Fabrice Gautier, kinésithérapeute et ostéopathe

«Le corps d'un sportif est son outil de travail. On ne peut pas lui interdire de boire du vin mais rappelons que ce dernier est beaucoup plus nuisible que chez le sédentaire, il amène de nombreuses perturbations comme une récupération post-effort plus lente stockage du glycogène et régénération musculaire, l'altération des capacités d'aérobie, la prise de masse grasse, la déshydratation ou encore des effets cognitifs comme la baisse de vigilance et un temps de réaction allongé.»

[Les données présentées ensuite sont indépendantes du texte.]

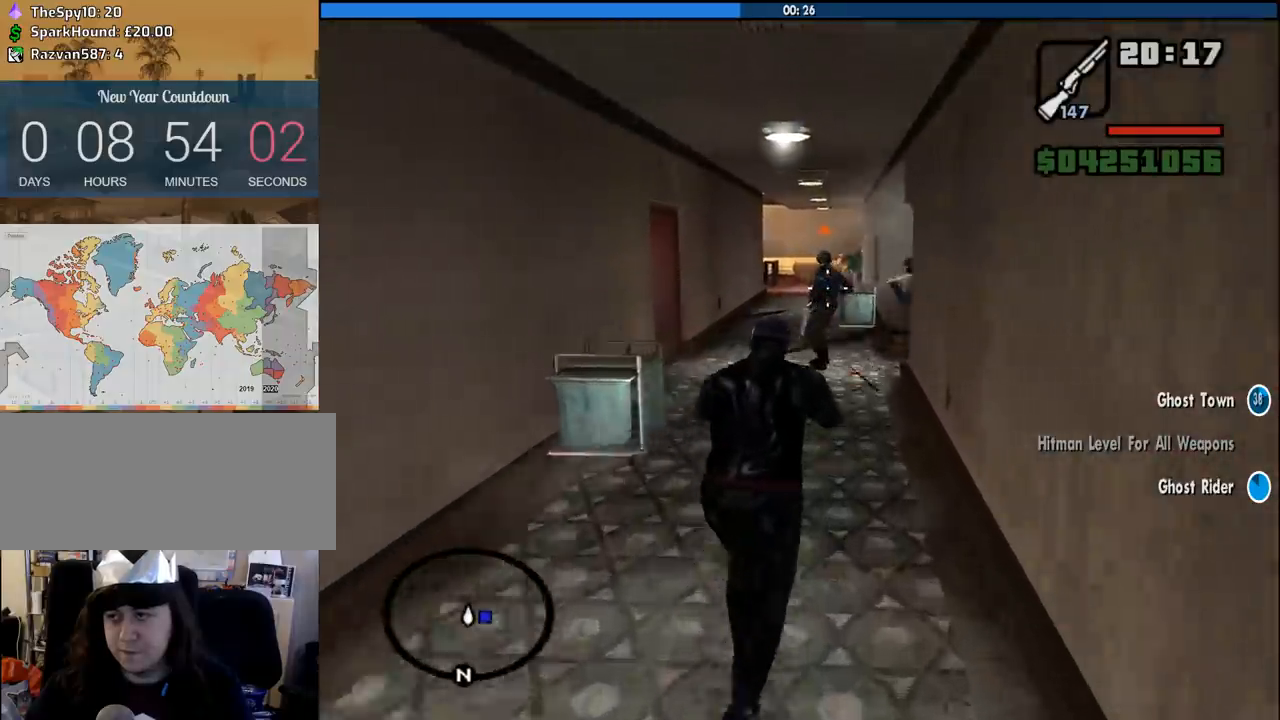
{"keys": ["w"], "mouse": ["left", "right"], "events": [[133, "mouse_left", "down"]]}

Pour Fabrice Gautier, les sportifs de haut niveau comme les basketteurs ont une connaissance très poussée de leur corps et savent ce qu'ils peuvent faire ou non. «Le vin a une tendance inflammatoire, c'est vrai, mais tout est une question de mesure. La consommation de vin doit entrer dans une hygiène de vie globale», explique celui qui est aussi l'ostéopathe de l'équipe de France de basket.

Il précise: «Pour reprendre l'exemple de LeBron, c'est un athlète qui mange bien, dort bien et se soigne bien. Un bon repas avec du riz, un steak de saumon et un verre de vin suivi d'un grand verre d'eau me semble cohérent.»

 

Un outil pour fédérer

Au-delà de la consommation individuelle, l'aspect convivial de la dégustation de vin a séduit plusieurs entraîneurs qui s'en servent comme un outil de management. «La tendance en NBA a commencé avec des gens comme Gregg Popovich, l'entraîneur des San Antonio Spurs, qui a compris qu'il pouvait favoriser l'alchimie entre son staff et ses joueurs autour de bonnes bouteilles», raconte Fabrice Gautier.

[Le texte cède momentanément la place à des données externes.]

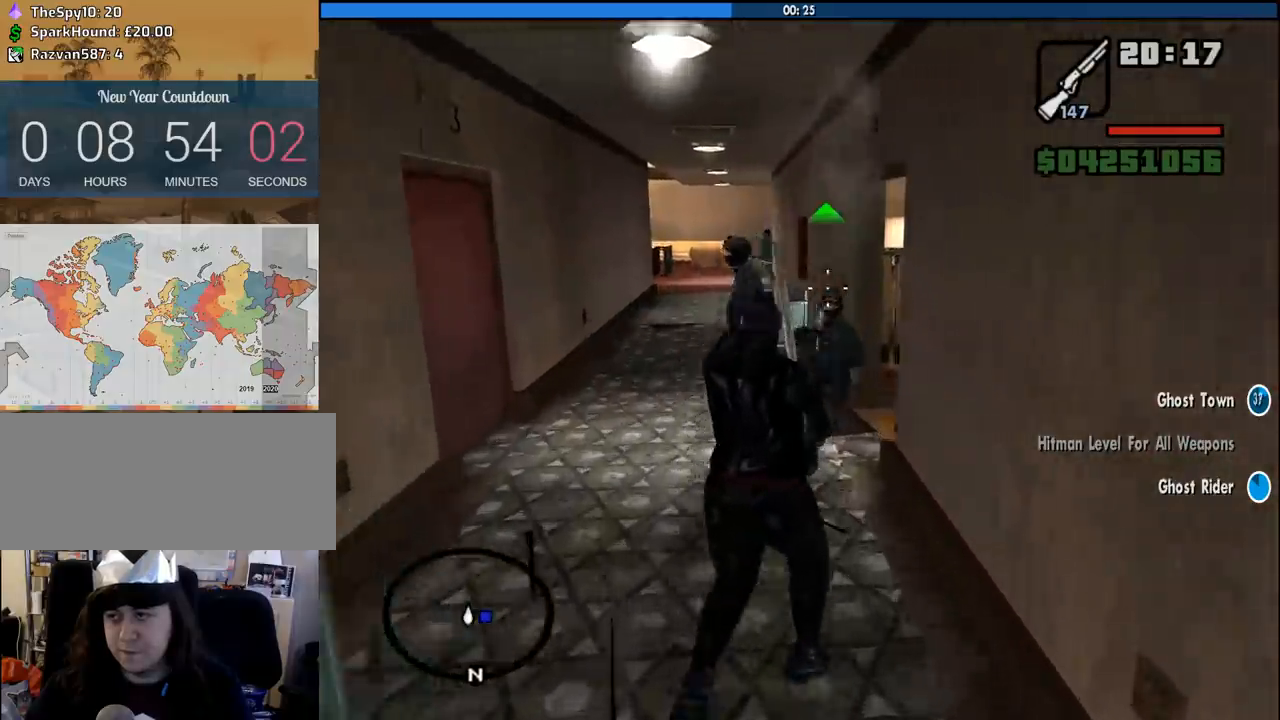
{"keys": ["w"], "mouse": ["left", "right"], "events": []}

«Les dîners d'équipe sont devenus une habitude dans la culture des Spurs depuis une vingtaine d'années, avec des joueurs influencés par la passion de Popovich pour le vin, ajoute Baxter Holmes. Doc Rivers [ex-entraîneur des Clippers, désormais des Sixers, ndlr] en est aussi un amateur. Je ne serais pas surpris qu'il s'en serve avec son équipe.»

«C'est piégeur pour le sportif, cela pourrait le pousser à l'addiction.»
Michel Martino, diététicien-nutritionniste

La «hype» pour le vin en NBA a atteint son paroxysme dans la bulle d'Orlando l'été dernier, à l'occasion de la reprise de la saison arrêtée initialement en mars en raison de la pandémie. Bloqués pour un à deux mois entre quatre murs, joueurs et entraîneurs sont arrivés à Orlando avec des caisses entières de vin, Baxter Holmes évoquant même dans un de ses articles la création d'un «club de vin non officiel».

 

«Il faut replacer le contexte de la bulle: il s'agissait d'une situation insolite pour les joueurs, qui se sont retrouvés à passer douze heures par jour pendant plusieurs semaines dans leur chambre, loin de leur famille et de leurs amis. Le fait de pouvoir descendre de temps en temps dans le hall de leur hôtel le soir pour ouvrir une bouteille, partager un bon verre et avoir des interactions sociales leur a fait beaucoup de bien.»

«J'ai joué mon petit rôle dans la bulle pour en parler aux joueurs, les éduquer, et en gérant notamment les commandes de Joakim (Noah) et Rudy (Gobert)», ajoute Fabrice Gautier en mettant en valeur l'aspect «convivial» et «cérémonieux» du vin.

«Recommander ou encourager la consommation habituelle de vin me dérange. C'est piégeur pour le sportif, cela pourrait le pousser à l'addiction, estime quant à lui Michel Martino. En cas de consommation, je conseillerai de ne pas dépasser un verre par jour, à boire au moins deux heures après l'effort, pendant le dîner», ajoute le diététicien-nutritionniste en rappelant que «bon sens» et «modération» doivent primer.